# My Daughter Wants This



## user4 (Jun 12, 2008)

The details can be found here.


----------



## Ron (Jun 12, 2008)

Who's daughter would not want that.


----------



## ILPlumber (Jun 17, 2008)

I like it. I would rather build it in though. It seems cheap looking with the apron.


----------



## SewerRatz (Apr 25, 2009)

Thats pretty sweet.


----------



## ROCKSTARPLUMBER (Dec 14, 2008)

I coughed when I saw the price tag. Better you than me KTS. I could build it for 1/3 of the cost.


----------



## user2090 (Sep 26, 2009)

Were you looking for charitable donations?


----------



## DUNBAR PLUMBING (Sep 11, 2008)

Yeah! I got some of them 2000 flushes tablets to make your water blue!


----------



## Herk (Jun 12, 2008)

Not for me.

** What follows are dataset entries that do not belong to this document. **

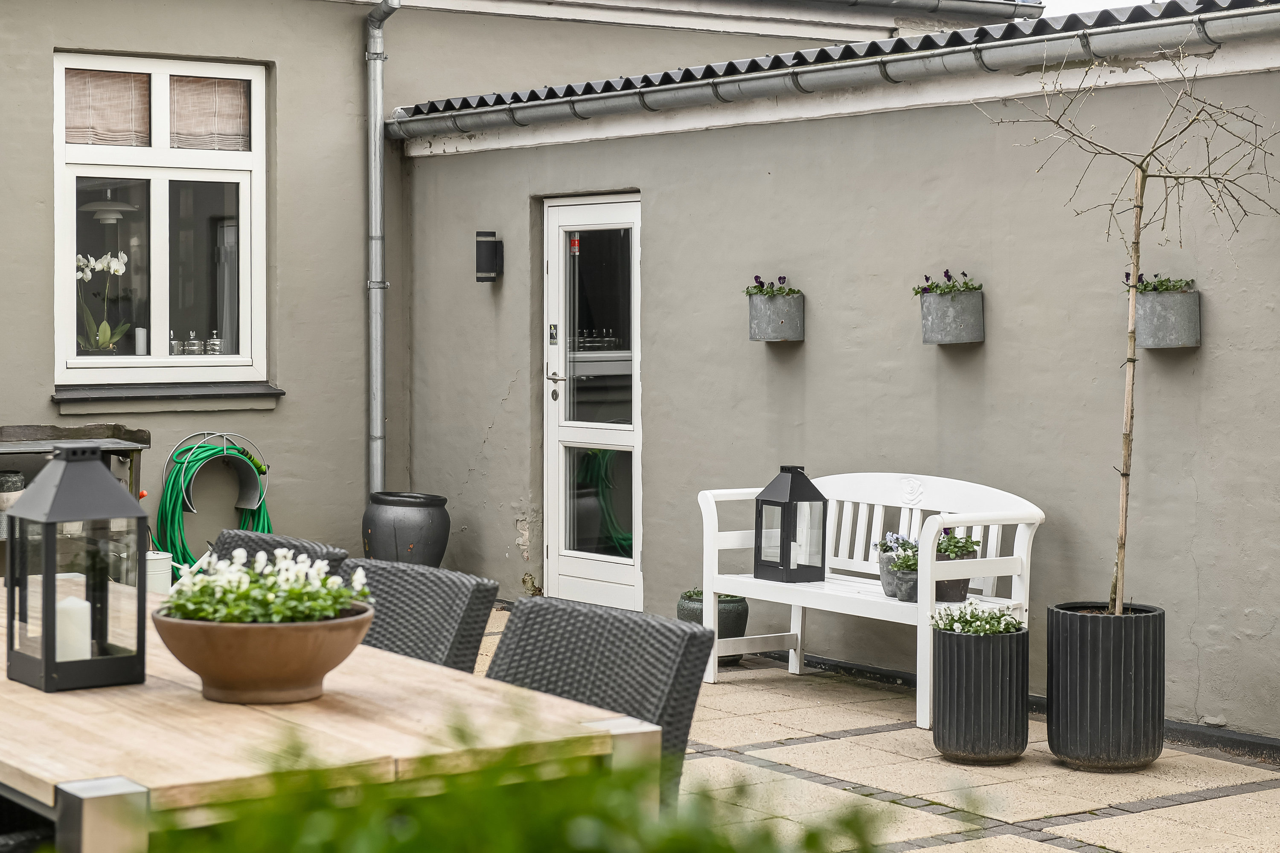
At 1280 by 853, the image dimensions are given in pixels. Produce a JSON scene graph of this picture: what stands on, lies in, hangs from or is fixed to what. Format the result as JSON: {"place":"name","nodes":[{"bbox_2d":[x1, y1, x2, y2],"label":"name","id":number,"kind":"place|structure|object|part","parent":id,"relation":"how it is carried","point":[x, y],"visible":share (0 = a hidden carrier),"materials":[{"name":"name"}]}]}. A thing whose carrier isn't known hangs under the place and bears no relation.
{"place":"outdoors","nodes":[
{"label":"outdoors","id":0,"kind":"place"},
{"bbox_2d":[0,0,957,585],"label":"house wall","id":1,"kind":"structure","parent":0,"point":[38,282],"materials":[{"name":"paint"}]},
{"bbox_2d":[55,49,267,385],"label":"window","id":2,"kind":"structure","parent":1,"relation":"in","point":[156,152],"materials":[{"name":"white glass"}]},
{"bbox_2d":[74,249,128,352],"label":"white orchid","id":3,"kind":"object","parent":2,"relation":"in","point":[103,327],"visible":0.76,"materials":[{"name":"white plant"}]},
{"bbox_2d":[64,65,150,147],"label":"window blind","id":4,"kind":"object","parent":2,"relation":"attached to","point":[81,140],"visible":0.68,"materials":[{"name":"beige fabric"}]},
{"bbox_2d":[80,189,138,222],"label":"pendant lamp","id":5,"kind":"object","parent":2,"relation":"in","point":[116,207],"visible":0.91,"materials":[{"name":"white metal"}]},
{"bbox_2d":[133,326,147,355],"label":"candle","id":6,"kind":"object","parent":2,"relation":"in","point":[141,334],"visible":0.87,"materials":[{"name":"white wax"}]},
{"bbox_2d":[168,332,182,355],"label":"jar","id":7,"kind":"object","parent":2,"relation":"in","point":[174,344],"visible":0.69,"materials":[{"name":"clear glass"}]},
{"bbox_2d":[183,335,202,355],"label":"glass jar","id":8,"kind":"object","parent":2,"relation":"in","point":[193,349],"visible":0.83,"materials":[{"name":"clear glass"}]},
{"bbox_2d":[170,72,251,151],"label":"window blind","id":9,"kind":"object","parent":2,"relation":"attached to","point":[219,85],"visible":0.78,"materials":[{"name":"beige fabric"}]},
{"bbox_2d":[205,331,222,355],"label":"glass jar","id":10,"kind":"object","parent":2,"relation":"in","point":[216,349],"visible":0.86,"materials":[{"name":"clear glass"}]},
{"bbox_2d":[50,382,284,412],"label":"window sill","id":11,"kind":"structure","parent":1,"relation":"attached to","point":[213,406],"materials":[{"name":"grey stone"}]},
{"bbox_2d":[168,430,270,513],"label":"hose holder","id":12,"kind":"object","parent":1,"relation":"attached to","point":[249,501],"visible":0.88,"materials":[{"name":"silver metal"}]},
{"bbox_2d":[155,437,272,572],"label":"garden hose","id":13,"kind":"object","parent":12,"relation":"hanging from","point":[171,496],"visible":0.68,"materials":[{"name":"green rubber"}]},
{"bbox_2d":[363,0,398,494],"label":"drainpipe","id":14,"kind":"object","parent":1,"relation":"attached to","point":[379,50],"visible":0.95,"materials":[{"name":"grey metal"}]},
{"bbox_2d":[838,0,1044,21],"label":"roof gutter","id":15,"kind":"object","parent":1,"relation":"attached to","point":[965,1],"visible":0.91,"materials":[{"name":"grey metal"}]},
{"bbox_2d":[395,30,1279,741],"label":"garden wall","id":16,"kind":"structure","parent":0,"point":[988,352],"materials":[{"name":"grey paint"}]},
{"bbox_2d":[474,230,502,282],"label":"wall lamp","id":17,"kind":"object","parent":16,"relation":"attached to","point":[492,242],"visible":0.98,"materials":[{"name":"black metal"}]},
{"bbox_2d":[540,193,641,613],"label":"door","id":18,"kind":"structure","parent":16,"relation":"in","point":[564,563],"materials":[{"name":"white glass"}]},
{"bbox_2d":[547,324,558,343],"label":"door sticker","id":19,"kind":"object","parent":18,"relation":"attached to","point":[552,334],"visible":0.94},
{"label":"door handle","id":20,"kind":"part","parent":18,"relation":"part of","materials":[{"name":"silver metal"}]},
{"label":"glass panel","id":21,"kind":"part","parent":18,"relation":"part of","materials":[{"name":"clear glass"}]},
{"bbox_2d":[746,290,805,341],"label":"wall planter","id":22,"kind":"object","parent":16,"relation":"attached to","point":[800,302],"visible":0.91,"materials":[{"name":"grey metal"}]},
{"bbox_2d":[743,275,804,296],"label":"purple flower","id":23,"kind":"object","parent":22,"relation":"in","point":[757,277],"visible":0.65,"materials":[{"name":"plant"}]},
{"bbox_2d":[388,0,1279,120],"label":"roof","id":24,"kind":"structure","parent":16,"relation":"attached to","point":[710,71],"materials":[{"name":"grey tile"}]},
{"bbox_2d":[389,0,1279,140],"label":"gutter","id":25,"kind":"object","parent":16,"relation":"attached to","point":[827,50],"visible":0.95,"materials":[{"name":"grey metal"}]},
{"bbox_2d":[918,288,985,344],"label":"wall planter","id":26,"kind":"object","parent":16,"relation":"attached to","point":[935,302],"visible":0.91,"materials":[{"name":"grey metal"}]},
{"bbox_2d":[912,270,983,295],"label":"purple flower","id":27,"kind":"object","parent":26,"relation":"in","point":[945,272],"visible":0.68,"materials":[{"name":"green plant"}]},
{"bbox_2d":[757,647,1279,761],"label":"baseboard","id":28,"kind":"structure","parent":16,"relation":"attached to","point":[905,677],"materials":[{"name":"black paint"}]},
{"bbox_2d":[1133,287,1200,348],"label":"wall planter","id":29,"kind":"object","parent":16,"relation":"attached to","point":[1161,327],"visible":0.8,"materials":[{"name":"grey metal"}]},
{"bbox_2d":[1123,271,1195,292],"label":"flowering plant","id":30,"kind":"object","parent":29,"relation":"in","point":[1128,274],"visible":0.54,"materials":[{"name":"plant"}]},
{"bbox_2d":[463,604,1279,852],"label":"paved patio","id":31,"kind":"structure","parent":0,"point":[1261,792],"materials":[{"name":"beige concrete"}]},
{"bbox_2d":[486,595,709,807],"label":"wicker chair","id":32,"kind":"object","parent":31,"relation":"on","point":[522,613],"visible":0.47,"materials":[{"name":"grey wicker"}]},
{"bbox_2d":[676,590,749,666],"label":"plant pot","id":33,"kind":"object","parent":31,"relation":"on","point":[682,610],"visible":0.37,"materials":[{"name":"grey ceramic"}]},
{"bbox_2d":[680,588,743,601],"label":"plant","id":34,"kind":"object","parent":33,"relation":"in","point":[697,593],"visible":0.3,"materials":[{"name":"green plant"}]},
{"bbox_2d":[695,469,1042,730],"label":"white bench","id":35,"kind":"object","parent":31,"relation":"on","point":[792,613],"visible":0.73,"materials":[{"name":"white wood"}]},
{"bbox_2d":[752,466,828,582],"label":"lantern","id":36,"kind":"object","parent":35,"relation":"on","point":[787,568],"visible":0.99,"materials":[{"name":"black metal"}]},
{"bbox_2d":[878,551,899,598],"label":"flower pot","id":37,"kind":"object","parent":35,"relation":"on","point":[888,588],"visible":0.44,"materials":[{"name":"grey ceramic"}]},
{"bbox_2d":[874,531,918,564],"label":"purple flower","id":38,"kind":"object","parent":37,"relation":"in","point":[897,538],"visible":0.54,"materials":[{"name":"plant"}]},
{"bbox_2d":[890,567,918,602],"label":"flower pot","id":39,"kind":"object","parent":35,"relation":"on","point":[908,588],"visible":0.64,"materials":[{"name":"grey ceramic"}]},
{"bbox_2d":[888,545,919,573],"label":"small plant","id":40,"kind":"object","parent":39,"relation":"in","point":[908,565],"visible":0.67,"materials":[{"name":"plant"}]},
{"bbox_2d":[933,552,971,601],"label":"flower pot","id":41,"kind":"object","parent":35,"relation":"on","point":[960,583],"visible":0.52,"materials":[{"name":"ceramic"}]},
{"bbox_2d":[934,529,980,559],"label":"flowering plant","id":42,"kind":"object","parent":41,"relation":"in","point":[952,538],"visible":0.59,"materials":[{"name":"green plant"}]},
{"bbox_2d":[929,625,1031,765],"label":"planter","id":43,"kind":"object","parent":31,"relation":"on","point":[985,675],"visible":0.92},
{"bbox_2d":[928,603,1024,635],"label":"plant","id":44,"kind":"object","parent":43,"relation":"in","point":[1018,623],"visible":0.66,"materials":[{"name":"green plant"}]},
{"bbox_2d":[1047,601,1166,771],"label":"black planter","id":45,"kind":"object","parent":31,"relation":"on","point":[1083,675],"visible":0.95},
{"bbox_2d":[977,37,1279,615],"label":"bare tree","id":46,"kind":"object","parent":45,"relation":"in","point":[1141,212],"visible":0.97,"materials":[{"name":"plant"}]},
{"bbox_2d":[1039,0,1160,17],"label":"sky","id":47,"kind":"structure","parent":0,"point":[1090,1],"materials":[{"name":"white"}]},
{"label":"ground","id":48,"kind":"structure","parent":0},
{"bbox_2d":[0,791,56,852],"label":"wicker chair","id":49,"kind":"object","parent":48,"relation":"on","point":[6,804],"visible":0.42,"materials":[{"name":"black wicker"}]},
{"bbox_2d":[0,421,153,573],"label":"wooden table","id":50,"kind":"object","parent":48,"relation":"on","point":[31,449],"visible":0.45,"materials":[{"name":"grey wood"}]},
{"bbox_2d":[0,473,26,535],"label":"pot","id":51,"kind":"object","parent":50,"relation":"on","point":[18,478],"visible":0.72,"materials":[{"name":"grey"}]},
{"bbox_2d":[142,549,171,594],"label":"watering can","id":52,"kind":"object","parent":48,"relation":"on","point":[164,575],"visible":0.48,"materials":[{"name":"white metal"}]},
{"bbox_2d":[210,530,345,575],"label":"wicker chair","id":53,"kind":"object","parent":48,"relation":"on","point":[306,548],"visible":0.11,"materials":[{"name":"grey wicker"}]},
{"bbox_2d":[0,584,651,852],"label":"wooden table","id":54,"kind":"object","parent":48,"relation":"on","point":[23,688],"visible":0.71,"materials":[{"name":"brown wood"}]},
{"bbox_2d":[1,445,147,691],"label":"lantern","id":55,"kind":"object","parent":54,"relation":"on","point":[46,670],"visible":0.99,"materials":[{"name":"black metal"}]},
{"bbox_2d":[55,595,92,661],"label":"candle","id":56,"kind":"object","parent":55,"relation":"in","point":[63,605],"visible":0.65,"materials":[{"name":"white wax"}]},
{"label":"table leg","id":57,"kind":"part","parent":54,"relation":"part of","materials":[{"name":"metal"}]},
{"bbox_2d":[149,601,374,703],"label":"terracotta bowl","id":58,"kind":"object","parent":54,"relation":"on","point":[234,630],"visible":0.85,"materials":[{"name":"brown ceramic"}]},
{"bbox_2d":[158,549,373,624],"label":"flowering plant","id":59,"kind":"object","parent":58,"relation":"in","point":[306,590],"visible":0.51,"materials":[{"name":"green plant"}]},
{"label":"table leg","id":60,"kind":"part","parent":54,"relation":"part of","materials":[{"name":"silver metal"}]},
{"bbox_2d":[360,491,451,566],"label":"large pot","id":61,"kind":"object","parent":48,"relation":"on","point":[394,528],"visible":0.9,"materials":[{"name":"grey ceramic"}]},
{"bbox_2d":[340,558,499,672],"label":"wicker chair","id":62,"kind":"object","parent":48,"relation":"on","point":[446,618],"visible":0.29,"materials":[{"name":"grey wicker"}]},
{"bbox_2d":[139,710,906,852],"label":"green shrub","id":63,"kind":"object","parent":48,"relation":"on","point":[582,822],"visible":0.95,"materials":[{"name":"green plant"}]}
]}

How ya gonna read in the tub with all that noise?


----------



## user2091 (Sep 27, 2009)

Man my girlfriend wants that one too. hope Santa can spring for that one! sure looks good.


----------



## para1 (Jun 17, 2008)

I make my own _bubbles.:blink::blink::blink:_


----------



## UnclogNH (Mar 28, 2009)

Don't think I would fit in it. :whistling2:


----------